** START OF Document passage **

In May, USWNT star Megan Rapinoe, appearing on ABC’s “Good Morning America” after the court dismissed the team’s equal pay claims, said US Soccer never offered the men’s contract to the women.
USWNT’s equal pay claims previously dismissed by judge
The USWNT originally filed a lawsuit against the US Soccer Federation in March 2019, with 28 members of the team listed as plaintiffs.
The suit alleges the US Soccer Federation’s payment practices amount to federal discrimination by paying women less than men “for substantially equal work and by denying them at least equal playing, training, and travel conditions; equal promotion of their games; equal support and development for their games; and other terms and conditions of employment equal to the MNT.”
In May, Judge R. Gary Klausner wrote in his decision that the members of the USWNT did not prove wage discrimination under the Equal Pay Act because they played more games and made more money than the men’s team. The women’s team also rejected a collective bargaining agreement (CBA) where they would have the same pay structure as the men’s team in favor of a different CBA, Klausner wrote.
“This approach — merely comparing what each team would have made under the other team’s CBA — is untenable in this case because it ignores the reality that the MNT and WNT bargained for different agreements which reflect different preferences, and that the WNT explicitly rejected the terms they now seek to retroactively impose on themselves,” Klausner wrote.
Rapinoe defended the USWNT, arguing, “the men’s contract was never offered to us and certainly not the same amount of money.”
“To say that we negotiated for our contract and that’s what we agreed to, I think so many women can understand what this feeling is of going into a negotiation knowing equal pay is not on the table. Knowing anywhere close to your male counterparts is not even on the table,” she said.

** END OF Document passage **

*Exercise requirements*.
1. Rewrite the USWNT pay passage, starting with "In May, Judge" and going on through "CBA, Klausner wrote.", changing "collective bargaining agreement" to "labor contract".
2. Decide whether each statement agrees with the USWNT pay passage, answering yes or no and quoting the words that settle it: (a) The USWNT filed its lawsuit in March 2019. (b) Twenty-three members of the team were listed as plaintiffs. (c) Rapinoe appeared on NBC's "Today" after the claims were dismissed.
3. According to the USWNT pay passage, under which law did the judge find that the team members had not proved wage discrimination?
The entries that follow come from a separate source and are unrelated to the passage.

** START OF Data lines **

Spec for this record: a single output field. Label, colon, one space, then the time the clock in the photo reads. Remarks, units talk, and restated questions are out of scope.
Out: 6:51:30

** END OF Data lines **
** START OF Data lines **

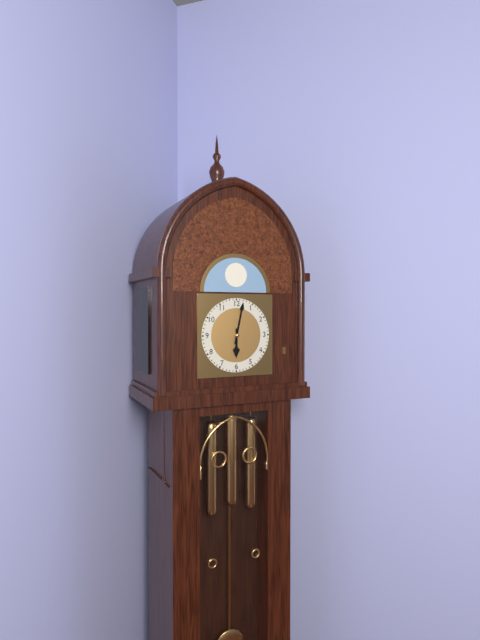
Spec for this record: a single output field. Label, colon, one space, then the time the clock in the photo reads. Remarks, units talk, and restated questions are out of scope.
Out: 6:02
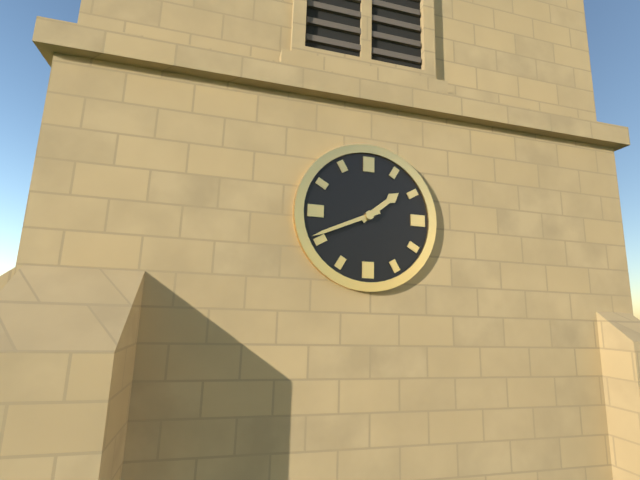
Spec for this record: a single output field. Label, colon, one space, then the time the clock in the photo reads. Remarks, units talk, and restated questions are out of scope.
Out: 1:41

** END OF Data lines **
** START OF Data lines **

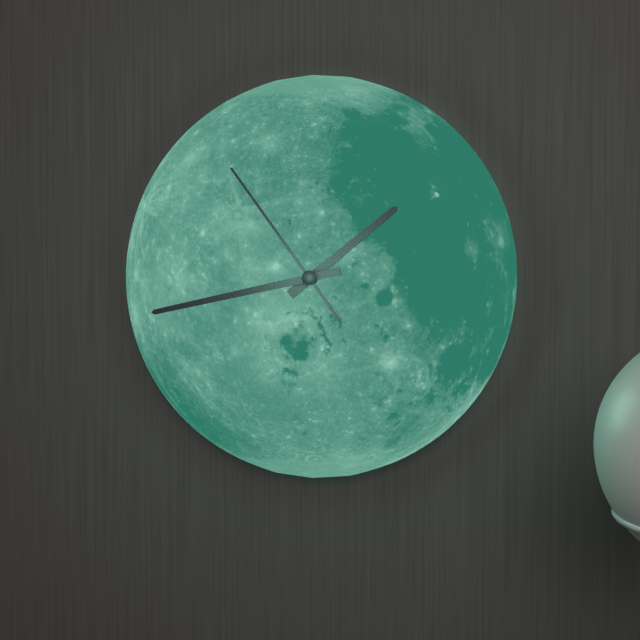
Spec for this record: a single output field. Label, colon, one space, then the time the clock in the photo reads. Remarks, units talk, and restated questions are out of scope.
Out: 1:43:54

** END OF Data lines **

*Full solutions*.
1.
In May, Judge R. Gary Klausner wrote in his decision that the members of the USWNT did not prove wage discrimination under the Equal Pay Act because they played more games and made more money than the men’s team. The women’s team also rejected a labor contract (CBA) where they would have the same pay structure as the men’s team in favor of a different CBA, Klausner wrote.

2.
(a) Yes: "The USWNT originally filed a lawsuit against the US Soccer Federation in March 2019"
(b) No: "with 28 members of the team listed as plaintiffs"
(c) No: "appearing on ABC’s “Good Morning America”"

3. The Equal Pay Act.